Buffer Overflow Attacks
This approach attempts to overwrite specific sections of computer memory within a network, replacing normal data in those memory locations with a set of commands that will later be executed as part of the attack. In most cases, the goal is to initiate a denial of service (DoS) situation, or to set up a channel through which the attacker can gain remote access to the network. Accomplishing such attacks is more difficult when network designers keep buffer sizes relatively small, and/or install boundary-checking logic that identifies executable code or lengthy URL strings before it can be written to the buffer.
Common Gateway Interface Scripts
The Common Gateway Interface (CGI) is routinely used in networks to support interaction between servers and clients on the Web. But it also provides easy openings—such as "backtracking"—through which attackers can access supposedly secure network system files. When systems fail to include input verification or check for backtrack characters, a covert CGI script can easily add the directory label ".." or the pipe "|" character to any file path name and thereby access files that should not be available via the Web.
When performing network activities, devices obey specific rules and procedures. These protocols—such as ARP, IP, TCP, UDP, ICMP, and various application protocols—may inadvertently leave openings for network intrusions via protocol impersonation ("spoofing") or malformed protocol messages. For example, Address Resolution Protocol (ARP) does not perform authentication on messages, allowing attackers to execute "man-in-the-middle" attacks.

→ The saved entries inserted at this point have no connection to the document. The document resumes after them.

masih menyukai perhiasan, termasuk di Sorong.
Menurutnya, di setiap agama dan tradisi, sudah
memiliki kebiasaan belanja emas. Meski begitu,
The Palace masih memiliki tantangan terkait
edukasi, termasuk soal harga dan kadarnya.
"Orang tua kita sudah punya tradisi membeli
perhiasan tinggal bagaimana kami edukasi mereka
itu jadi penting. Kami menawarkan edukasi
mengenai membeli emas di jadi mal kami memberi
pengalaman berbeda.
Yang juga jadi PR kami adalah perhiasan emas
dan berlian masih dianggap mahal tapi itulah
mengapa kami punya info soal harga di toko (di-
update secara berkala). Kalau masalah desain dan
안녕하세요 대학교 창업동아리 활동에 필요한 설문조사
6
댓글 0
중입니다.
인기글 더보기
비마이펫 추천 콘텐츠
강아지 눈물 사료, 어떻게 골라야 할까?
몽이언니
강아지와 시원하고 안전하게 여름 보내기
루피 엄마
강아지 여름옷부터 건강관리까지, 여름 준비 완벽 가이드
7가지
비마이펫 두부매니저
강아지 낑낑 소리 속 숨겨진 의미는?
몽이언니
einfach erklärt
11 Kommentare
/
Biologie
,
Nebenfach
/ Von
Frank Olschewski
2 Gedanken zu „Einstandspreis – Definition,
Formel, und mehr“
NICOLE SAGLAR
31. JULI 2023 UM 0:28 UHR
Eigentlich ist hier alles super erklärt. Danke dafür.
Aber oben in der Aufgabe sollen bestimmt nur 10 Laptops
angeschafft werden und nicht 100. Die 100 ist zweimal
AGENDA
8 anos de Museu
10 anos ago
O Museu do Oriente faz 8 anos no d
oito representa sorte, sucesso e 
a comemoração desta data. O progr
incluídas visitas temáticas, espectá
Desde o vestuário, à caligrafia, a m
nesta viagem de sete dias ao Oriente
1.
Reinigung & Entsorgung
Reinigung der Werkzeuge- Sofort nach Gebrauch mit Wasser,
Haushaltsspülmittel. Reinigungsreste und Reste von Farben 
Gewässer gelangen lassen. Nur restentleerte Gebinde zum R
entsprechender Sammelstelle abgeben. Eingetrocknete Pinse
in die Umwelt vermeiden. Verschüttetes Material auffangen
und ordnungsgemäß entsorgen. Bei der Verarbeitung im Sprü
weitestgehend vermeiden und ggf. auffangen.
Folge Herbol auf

Protocol-specific attacks can easily compromise or even crash targeted devices on a network.
An ingenious method of network intrusion simply targets network intrusion detection systems by creating traffic loads too heavy for the system to adequately screen. In the resulting congested and chaotic network environment, attackers can sometimes execute an undetected attack and even trigger an undetected "fail-open" condition.

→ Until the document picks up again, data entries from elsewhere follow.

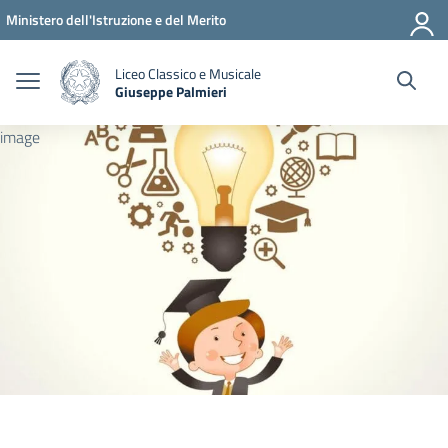
Vai ai contenuti
Vai al menu di navigazione
Vai al footer
Ministero dell'Istruzione e del Merito
Liceo Classico e Musicale
Giuseppe Palmieri
— Visita la pagina iniziale della scuola
image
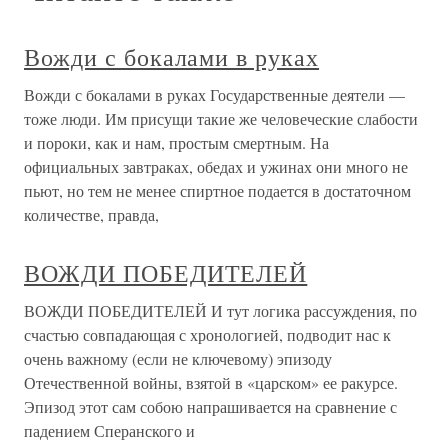
Вожди с бокалами в руках
Вожди с бокалами в руках Государственные деятели —
тоже люди. Им присущи такие же человеческие слабости
и пороки, как и нам, простым смертным. На
официальных завтраках, обедах и ужинах они много не
пьют, но тем не менее спиртное подается в достаточном
количестве, правда,
ВОЖДИ ПОБЕДИТЕЛЕЙ
ВОЖДИ ПОБЕДИТЕЛЕЙ И тут логика рассуждения, по
счастью совпадающая с хронологией, подводит нас к
очень важному (если не ключевому) эпизоду
Отечественной войны, взятой в «царском» ее ракурсе.
Эпизод этот сам собою напрашивается на сравнение с
падением Сперанского и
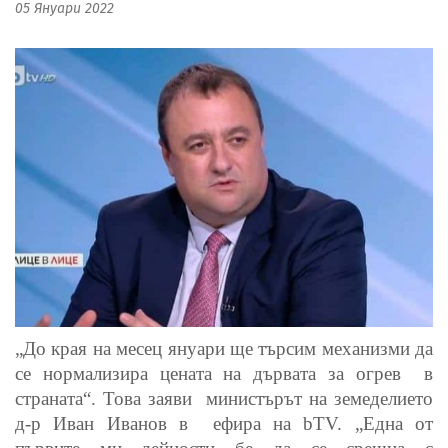
05 Януари 2022
„До края на месец януари ще търсим механизми да
се нормализира цената на дървата за огрев
в
страната“. Това заяви
министърът на земеделието
д-р Иван Иванов в
ефира на bTV. „Една от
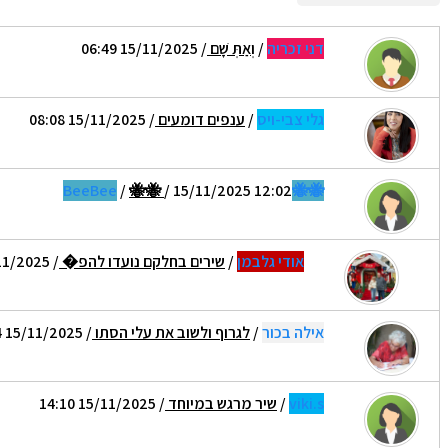
דני זכריה
/
וְאַתְּ שָׁם
/ 15/11/2025 06:49
גלי צבי-ויס
/
ענפים דומעים
/ 15/11/2025 08:08
/
🐝🐝
/ 15/11/2025 12:02
🐝🐝BeeBee
אודי גלבמן
/
שירים בחלקם נועדו להפ�
/ 15/11/2025 13:11
אילה בכור
/
לגרוף ולשוב את עלי הסתו
/ 15/11/2025 13:24
viki.s
/
שיר מרגש במיוחד
/ 15/11/2025 14:10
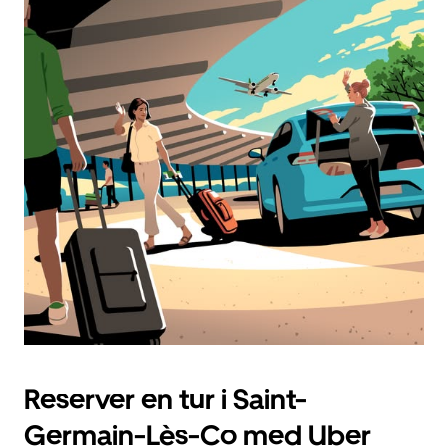
Reserver en tur i Saint-
Germain-Lès-Co med Uber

These programs present themselves as benign and do not replicate like a virus or a worm. Instead, they instigate DoS attacks, erase stored data, or open channels to permit system control by outside attackers. Trojans can be introduced into a network from unsuspected online archives and file repositories, most particularly including peer-to-peer file exchanges.

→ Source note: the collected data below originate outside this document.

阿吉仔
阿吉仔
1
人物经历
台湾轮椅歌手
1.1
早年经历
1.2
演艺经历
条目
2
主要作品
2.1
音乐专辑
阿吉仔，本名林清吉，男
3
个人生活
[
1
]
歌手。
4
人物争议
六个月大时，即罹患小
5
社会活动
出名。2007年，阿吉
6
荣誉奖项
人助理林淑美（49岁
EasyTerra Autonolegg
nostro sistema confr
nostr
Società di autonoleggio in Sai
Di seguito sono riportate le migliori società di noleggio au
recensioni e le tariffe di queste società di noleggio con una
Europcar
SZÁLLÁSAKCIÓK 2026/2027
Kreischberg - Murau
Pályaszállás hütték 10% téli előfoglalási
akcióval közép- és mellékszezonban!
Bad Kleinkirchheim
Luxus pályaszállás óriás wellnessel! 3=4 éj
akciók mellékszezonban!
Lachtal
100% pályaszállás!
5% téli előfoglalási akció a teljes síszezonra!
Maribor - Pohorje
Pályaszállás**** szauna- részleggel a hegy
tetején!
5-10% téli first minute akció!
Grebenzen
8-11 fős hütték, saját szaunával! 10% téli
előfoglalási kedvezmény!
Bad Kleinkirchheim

A common form of standalone computer virus, worms are any computer code intended to replicate itself without altering authorized program files. Worms often spread through email attachments or the Internet Relay Chat (IRC) protocol. Undetected worms eventually consume so many network resources, such as processor cycles or bandwidth, that authorized activity is simply squeezed out. Some worms actively seek out confidential information—such as files containing the word "finance" or "SSN"—and communicate such data to attackers lying in wait outside the network.
Once these attack vectors are thoroughly understood, network security teams can look for opportunities to deploy technologies and strategies that will mitigate the potential effectiveness of each one.